Wieso wir Märchen brauchen

In den nächsten Tagen kommt wieder einmal ein Märchen ins Kino: «Cinderella». Doch was wollen uns Märchen eigentlich sagen?

Disney bringt Aschenputtel zurück auf die grosse Leinwand, Bild: Disney/zvg

von Karoline Kallweit

In wenigen Tagen startet in den Kinos «Cinderella», Disneys neueste Märchen-Adaption. Und obwohl Aschenputtels Geschichte uns allen wohl bekannt ist, wird der Film viele Millionen Zuschauer vor die Leinwände locken. Auch andere Märchen-Interpretationen wie «Frozen» oder die Fernsehserie «Once Upon a Time» haben zahllose Fans. Kurzum: Märchen sind beliebter denn je.

Gleichzeitig wird jedoch heftig diskutiert, wie zeitgemäss und lehrreich sie eigentlich sind. Denn viele Eltern fürchten, dass sie zu gewalttätig, zu grausam sind. Wieso sollte man Kindern heute trotzdem noch Märchen erzählen?

«Es war einmal...»: Wohl jeder weiss, was auf diese magischen Worte folgt. Denn die Grimm’schen Märchen zählen zu den am weitest verbreiteten und am meisten übersetzten deutschen Büchern. Doch Jacob und Wilhelm Grimm sind nicht die eigentlichen Erfinder der Märchen.

In jeder Kultur

Märchen werden nämlich in jeder Kultur erzählt – und das seit Beginn unserer Zeitrechnung. Man sagt, dass in ihnen die Seele eines Volkes steckt. Dabei dienten Mythen und Sagen zunächst wahrscheinlich vor allem pädagogischen Zwecken sowie zur Überlieferung von Erfahrungen und Wissen. Sie halfen den Menschen – nicht nur Kindern, sondern auch Erwachsenen – Naturphänomene, wie Donner oder Feuer zu verstehen.

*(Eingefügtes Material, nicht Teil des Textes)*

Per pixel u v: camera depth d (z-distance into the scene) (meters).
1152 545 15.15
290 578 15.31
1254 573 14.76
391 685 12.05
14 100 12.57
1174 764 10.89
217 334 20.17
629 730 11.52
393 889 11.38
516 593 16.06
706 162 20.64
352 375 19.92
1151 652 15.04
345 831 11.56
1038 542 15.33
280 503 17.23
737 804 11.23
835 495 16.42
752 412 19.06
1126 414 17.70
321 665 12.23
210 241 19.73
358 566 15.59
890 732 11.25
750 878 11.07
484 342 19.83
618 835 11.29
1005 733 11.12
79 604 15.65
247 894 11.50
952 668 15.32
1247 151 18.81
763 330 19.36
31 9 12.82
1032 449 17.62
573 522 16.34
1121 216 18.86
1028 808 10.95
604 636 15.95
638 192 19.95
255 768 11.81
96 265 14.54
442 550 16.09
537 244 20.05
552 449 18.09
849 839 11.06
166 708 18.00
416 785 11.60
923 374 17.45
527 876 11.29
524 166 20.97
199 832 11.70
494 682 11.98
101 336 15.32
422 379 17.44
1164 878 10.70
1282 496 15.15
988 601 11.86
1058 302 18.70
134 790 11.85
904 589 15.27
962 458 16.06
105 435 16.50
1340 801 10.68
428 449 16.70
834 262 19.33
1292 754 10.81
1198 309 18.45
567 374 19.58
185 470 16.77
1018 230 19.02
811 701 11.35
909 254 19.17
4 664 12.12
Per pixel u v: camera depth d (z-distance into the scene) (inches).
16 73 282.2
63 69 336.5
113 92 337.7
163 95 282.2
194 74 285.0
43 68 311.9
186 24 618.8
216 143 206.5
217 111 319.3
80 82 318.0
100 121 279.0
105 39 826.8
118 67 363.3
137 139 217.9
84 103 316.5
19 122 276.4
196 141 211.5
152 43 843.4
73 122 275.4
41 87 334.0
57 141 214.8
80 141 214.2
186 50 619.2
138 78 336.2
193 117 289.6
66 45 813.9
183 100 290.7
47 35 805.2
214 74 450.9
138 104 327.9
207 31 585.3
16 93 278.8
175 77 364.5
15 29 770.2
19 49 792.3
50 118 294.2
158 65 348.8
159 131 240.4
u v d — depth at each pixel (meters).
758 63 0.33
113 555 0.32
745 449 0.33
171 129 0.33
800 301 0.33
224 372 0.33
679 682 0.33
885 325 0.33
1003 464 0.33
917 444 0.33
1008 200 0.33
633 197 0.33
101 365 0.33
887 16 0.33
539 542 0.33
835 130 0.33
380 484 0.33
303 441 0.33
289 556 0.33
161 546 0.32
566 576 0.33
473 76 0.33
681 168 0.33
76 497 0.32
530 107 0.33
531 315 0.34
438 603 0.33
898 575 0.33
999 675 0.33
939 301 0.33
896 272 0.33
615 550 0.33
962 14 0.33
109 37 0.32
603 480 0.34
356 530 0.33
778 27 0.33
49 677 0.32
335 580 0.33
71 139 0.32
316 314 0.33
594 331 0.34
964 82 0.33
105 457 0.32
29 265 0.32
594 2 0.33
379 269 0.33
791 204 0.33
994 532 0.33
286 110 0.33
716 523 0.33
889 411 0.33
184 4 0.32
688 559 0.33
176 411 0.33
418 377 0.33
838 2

Es waren Frauen, die den Grimms vor rund 200 Jahren die alten Volksmärchen erzählten. Die Brüder erkannten schnell, welchen kulturellen Wert die Geschichten besassen – und auch, wie lehrreich sie waren. Ihre Märchensammlung verglichen sie daher auch mit einem Erziehungsbuch.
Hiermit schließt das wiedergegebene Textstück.